◆ PERGUNTAS:
1. De acordo com o texto sobre a Coffee Canopy Partnership, que área o piloto inicial vai cobrir?
2. Escreva a continuação do texto sobre a Coffee Canopy Partnership, começando logo depois da última frase.
═══ TEXTO FORNECIDO
- Gigantes do café lançam a Coffee Canopy Partnership para mapear fazendas globalmente usando dados de satélite, inteligência artificial e verificação no local, com o objetivo de identificar a produção.
- O projeto busca ajudar o setor a cumprir o Regulamento de Desmatamento da União Europeia, que entra em vigor em trinta de dezembro.
- O piloto inicial cobrirá cerca de 1,2 milhão de quilômetros quadrados de áreas de café na África Oriental, incluindo Etiópia, Uganda e Quênia, com expansão global prevista para 2027.
- Os dados serão integrados aos mapas florestais da Organização das Nações Unidas para Agricultura e Alimentação (FAO) usados pelos reguladores da UE, buscando uma única fonte de verdade.
- Participam da iniciativa empresas como JDE Peet’s, Louis Dreyfus, Sucafina e Neumann Kaffee Gruppe, em um movimento maior de sustentabilidade entre traders de commodities.
A iniciativa Coffee Canopy Partnership reúne grandes traders e torrefadores de café para mapear fazendas ao redor do mundo, com o objetivo de combater o desmatamento e ajudar o setor a cumprir o Regulamento de Desmatamento da União Europeia (EUDR). O projeto utiliza dados de satélite, inteligência artificial e verificação in loco, com mapa público para acesso de agricultores, governos e a cadeia cafeeira.
Entre as empresas envolvidas estão JDE Peet’s, Louis Dreyfus, Sucafina e Neumann Kaffee Gruppe. O objetivo é identificar onde o café é produzido e melhorar a rastreabilidade para evitar desmatamento associado às importações. A iniciativa surge em meio a críticas sobre a preparação para a EUDR, que entra em vigor em 30 de dezembro.
══════
═══ ITENS EXIBIDOS
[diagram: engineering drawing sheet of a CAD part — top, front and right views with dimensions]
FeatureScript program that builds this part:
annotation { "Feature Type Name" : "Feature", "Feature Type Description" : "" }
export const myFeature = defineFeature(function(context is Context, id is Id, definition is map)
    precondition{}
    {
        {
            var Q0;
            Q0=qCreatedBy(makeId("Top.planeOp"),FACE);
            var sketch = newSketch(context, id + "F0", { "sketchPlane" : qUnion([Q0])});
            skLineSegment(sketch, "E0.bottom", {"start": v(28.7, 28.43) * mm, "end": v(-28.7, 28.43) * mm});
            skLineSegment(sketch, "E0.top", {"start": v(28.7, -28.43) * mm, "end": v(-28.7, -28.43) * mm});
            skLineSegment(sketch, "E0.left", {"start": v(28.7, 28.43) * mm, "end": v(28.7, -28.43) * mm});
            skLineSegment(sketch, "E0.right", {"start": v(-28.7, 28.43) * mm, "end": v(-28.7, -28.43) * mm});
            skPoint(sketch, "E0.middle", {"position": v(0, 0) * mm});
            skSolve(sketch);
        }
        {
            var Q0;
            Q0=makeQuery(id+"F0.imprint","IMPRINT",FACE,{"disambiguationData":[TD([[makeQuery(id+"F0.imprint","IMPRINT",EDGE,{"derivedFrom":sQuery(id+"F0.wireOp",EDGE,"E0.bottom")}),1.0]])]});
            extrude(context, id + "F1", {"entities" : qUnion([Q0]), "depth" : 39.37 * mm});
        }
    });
══════
◆ RESPOSTAS:
1. Cerca de 1,2 milhão de quilômetros quadrados de áreas de café na África Oriental, incluindo Etiópia, Uganda e Quênia.

2.
Detalhes do piloto e expansão
O projeto começa com um piloto que cobrirá aproximadamente 1,2 milhão de quilômetros quadrados de áreas de café na África Oriental, incluindo Etiópia, Uganda e Quênia. A meta é chegar a uma cobertura global em 2027, com expansão financiada pelo setor e por investidores institucionais.
Os dados do mapeamento serão integrados aos mapas florestais da Organização das Nações Unidas para Agricultura e Alimentação, usados pelos reguladores da UE. Laurent Sagarra, vice-presidente de engajamento da JDE Peet’s, observa que é essencial ter uma única fonte confiável para o mapa florestal utilizado na verificação do café.
Contexto e impactos
A parceria reflete uma tendência de cooperação entre traders para abordar riscos de sustentabilidade de forma coletiva, diante de iniciativas fragmentadas. Atualmente, conjuntos de dados costumam classificar erroneamente café sombreado como floresta, o que pode excluir produtores conformes.
Segundo a equipe, o mapeamento de todos os lotes de café é um esforço amplo, que exige colaboração entre empresas, governos e comunidades locais. O objetivo é melhorar a conformidade regulatória e reduzir o desmatamento relacionado às cadeias de suprimento.